Once out of school, Tsao pursued drama “as a serious hobby,” and began to have some success in small projects. He moved to Los Angeles and enrolled in a graduate program in directing, which led to some work in regional theater.

Then he served as the artistic director of the New Harmony project, a writer’s development conference in New Harmony, Ind., where TV, film, musicals, plays are brought to be developed.

“I was directing one of the projects, and I met a writer we had brought out named Matt Williams. He was the writer and creator of Roseanne and Home Improvement. We met there and he saw my work and asked me to come to LA.”

From there was born a television directing career that has lasted 15 years, including directing numerous episodes of Home Improvement.

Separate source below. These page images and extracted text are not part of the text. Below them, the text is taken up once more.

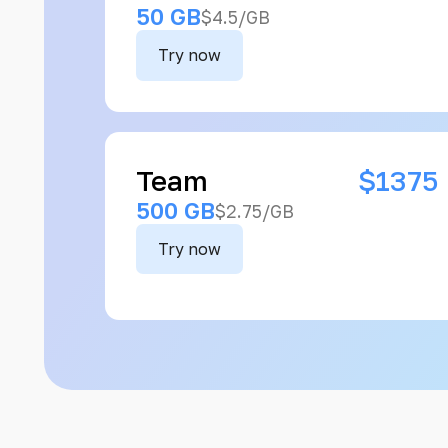
50 GB
$4.5/GB
Try now
Team
$1375
500 GB
$2.75/GB
Try now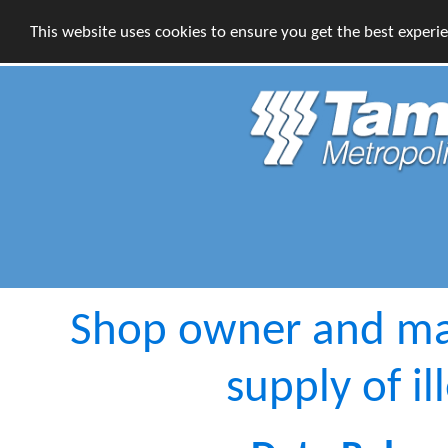
This website uses cookies to ensure you get the best experi
Shop owner and man
supply of il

“Andrew decided to move his base back to the Seattle area, and he called to introduce himself,” said Sarah Nash Gates, director of the drama school. “Mark Jenkins (head of the Professional Actor Training Program) and I had lunch with him and he offered to teach a couple of classes in acting for the camera. Afterward, Mark was so impressed that he said he’d never teach that class again — Andrew was so much better.”

Tsao served as artist in residence last year at the drama school, teaching — in addition to screen acting — an undergraduate class on making drama out of non-dramatic material. “He learned about the Common Book, and made that the focus of the class,” Gates says.

He also introduced the idea of “reels” — 3 to 5-minute DVDs that actors create to showcase their screen abilities.

“We are thrilled to have Andrew on board,” Gates says. “He’s a dynamic and demanding teacher, and he’s really familiar with the business. We don’t intend to turn into a film school, but we recognize our graduate actors have to be ready to work anywhere. Andrew will play a crucial role in helping them learn the business.”